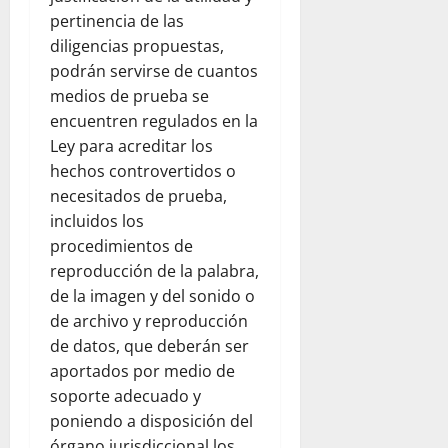
pertinencia de las
diligencias propuestas,
podrán servirse de cuantos
medios de prueba se
encuentren regulados en la
Ley para acreditar los
hechos controvertidos o
necesitados de prueba,
incluidos los
procedimientos de
reproducción de la palabra,
de la imagen y del sonido o
de archivo y reproducción
de datos, que deberán ser
aportados por medio de
soporte adecuado y
poniendo a disposición del
órgano jurisdiccional los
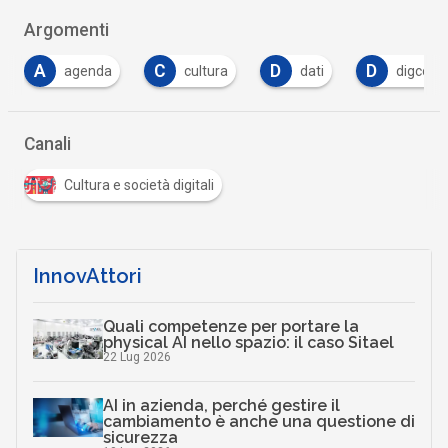
Argomenti
C
D
D
D
cultura
dati
digcomp
digital
…
Canali
Cultura e società digitali
InnovAttori
Quali competenze per portare la
physical AI nello spazio: il caso Sitael
22 Lug 2026
AI in azienda, perché gestire il
cambiamento è anche una questione di
sicurezza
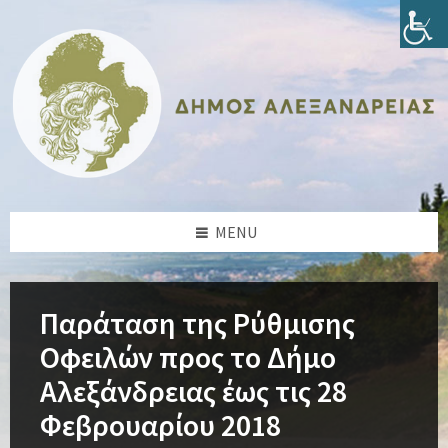
Skip
Skip
Skip
Skip
to
to
to
to
content
left
right
footer
sidebar
sidebar
MENU
Παράταση της Ρύθμισης
Οφειλών προς το Δήμο
Αλεξάνδρειας έως τις 28
Φεβρουαρίου 2018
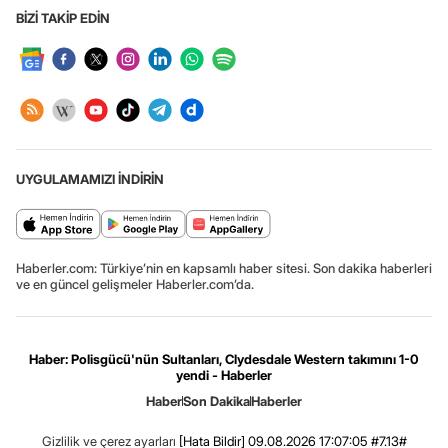
BİZİ TAKİP EDİN
UYGULAMAMIZI İNDİRİN
Haberler.com: Türkiye’nin en kapsamlı haber sitesi. Son dakika haberleri
ve en güncel gelişmeler Haberler.com’da.
Haber: Polisgücü'nün Sultanları, Clydesdale Western takımını 1-0
yendi - Haberler
Haber
Son Dakika
Haberler
Gizlilik ve çerez ayarları
[Hata Bildir]
09.08.2026 17:07:05 #7.13#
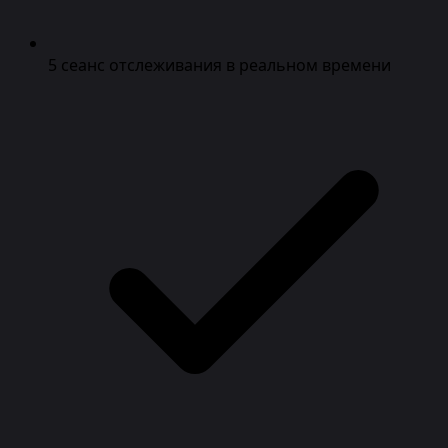
5 сеанс отслеживания в реальном времени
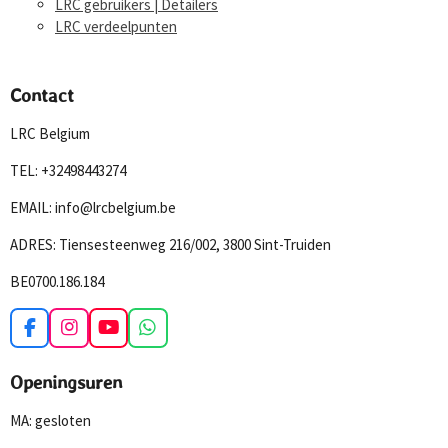
LRC gebruikers | Detailers
LRC verdeelpunten
Contact
LRC Belgium
TEL: +32498443274
EMAIL: info@lrcbelgium.be
ADRES: Tiensesteenweg 216/002, 3800 Sint-Truiden
BE0700.186.184
F
I
Y
W
a
n
o
h
c
s
u
a
Openingsuren
e
t
T
t
b
a
u
s
MA: gesloten
o
g
b
A
o
r
e
p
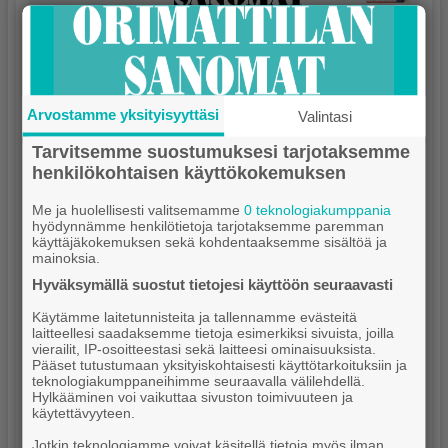
Arvostamme yksityisyyttäsi
Valintasi
Tarvitsemme suostumuksesi tarjotaksemme
henkilökohtaisen käyttökokemuksen
Me ja huolellisesti valitsemamme
0 teknologiakumppania
hyödynnämme henkilötietoja tarjotaksemme paremman
käyttäjäkokemuksen sekä kohdentaaksemme sisältöä ja
mainoksia.
Hyväksymällä suostut tietojesi käyttöön seuraavasti
Käytämme laitetunnisteita ja tallennamme evästeitä
laitteellesi saadaksemme tietoja esimerkiksi sivuista, joilla
vierailit, IP-osoitteestasi sekä laitteesi ominaisuuksista.
Pääset tutustumaan yksityiskohtaisesti käyttötarkoituksiin ja
teknologiakumppaneihimme seuraavalla välilehdellä.
Hylkääminen voi vaikuttaa sivuston toimivuuteen ja
käytettävyyteen.
Jotkin teknologiamme voivat käsitellä tietoja myös ilman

◆ EXERCISE DETAILS: Pull out all the lines above word for word, keeping the pictures out of your answer.

◆ SOLUTION BELOW:
pertinencia de las
diligencias propuestas,
podrán servirse de cuantos
medios de prueba se
encuentren regulados en la
Ley para acreditar los
hechos controvertidos o
necesitados de prueba,
incluidos los
procedimientos de
reproducción de la palabra,
de la imagen y del sonido o
de archivo y reproducción
de datos, que deberán ser
aportados por medio de
soporte adecuado y
poniendo a disposición del
órgano jurisdiccional los
Argomenti
C
D
D
D
cultura
dati
digcomp
digital
…
Canali
Cultura e società digitali
InnovAttori
Quali competenze per portare la
physical AI nello spazio: il caso Sitael
22 Lug 2026
AI in azienda, perché gestire il
cambiamento è anche una questione di
sicurezza
Skip
Skip
Skip
Skip
to
to
to
to
content
left
right
footer
sidebar
sidebar
MENU
Παράταση της Ρύθμισης
Οφειλών προς το Δήμο
Αλεξάνδρειας έως τις 28
Φεβρουαρίου 2018
BİZİ TAKİP EDİN
UYGULAMAMIZI İNDİRİN
Haberler.com: Türkiye’nin en kapsamlı haber sitesi. Son dakika haberleri
ve en güncel gelişmeler Haberler.com’da.
Haber: Polisgücü'nün Sultanları, Clydesdale Western takımını 1-0
yendi - Haberler
Haber
Son Dakika
Haberler
Gizlilik ve çerez ayarları
[Hata Bildir]
09.08.2026 17:07:05 #7.13#
5 сеанс отслеживания в реальном времени
LRC gebruikers | Detailers
LRC verdeelpunten
Contact
LRC Belgium
TEL: +32498443274
EMAIL: info@lrcbelgium.be
ADRES: Tiensesteenweg 216/002, 3800 Sint-Truiden
BE0700.186.184
F
I
Y
W
a
n
o
h
c
s
u
a
Openingsuren
e
t
T
t
b
a
u
s
MA: gesloten
o
g
b
A
o
r
e
p
Arvostamme yksityisyyttäsi
Valintasi
Tarvitsemme suostumuksesi tarjotaksemme
henkilökohtaisen käyttökokemuksen
Me ja huolellisesti valitsemamme
0 teknologiakumppania
hyödynnämme henkilötietoja tarjotaksemme paremman
käyttäjäkokemuksen sekä kohdentaaksemme sisältöä ja
mainoksia.
Hyväksymällä suostut tietojesi käyttöön seuraavasti
Käytämme laitetunnisteita ja tallennamme evästeitä
laitteellesi saadaksemme tietoja esimerkiksi sivuista, joilla
vierailit, IP-osoitteestasi sekä laitteesi ominaisuuksista.
Pääset tutustumaan yksityiskohtaisesti käyttötarkoituksiin ja
teknologiakumppaneihimme seuraavalla välilehdellä.
Hylkääminen voi vaikuttaa sivuston toimivuuteen ja
käytettävyyteen.
Jotkin teknologiamme voivat käsitellä tietoja myös ilman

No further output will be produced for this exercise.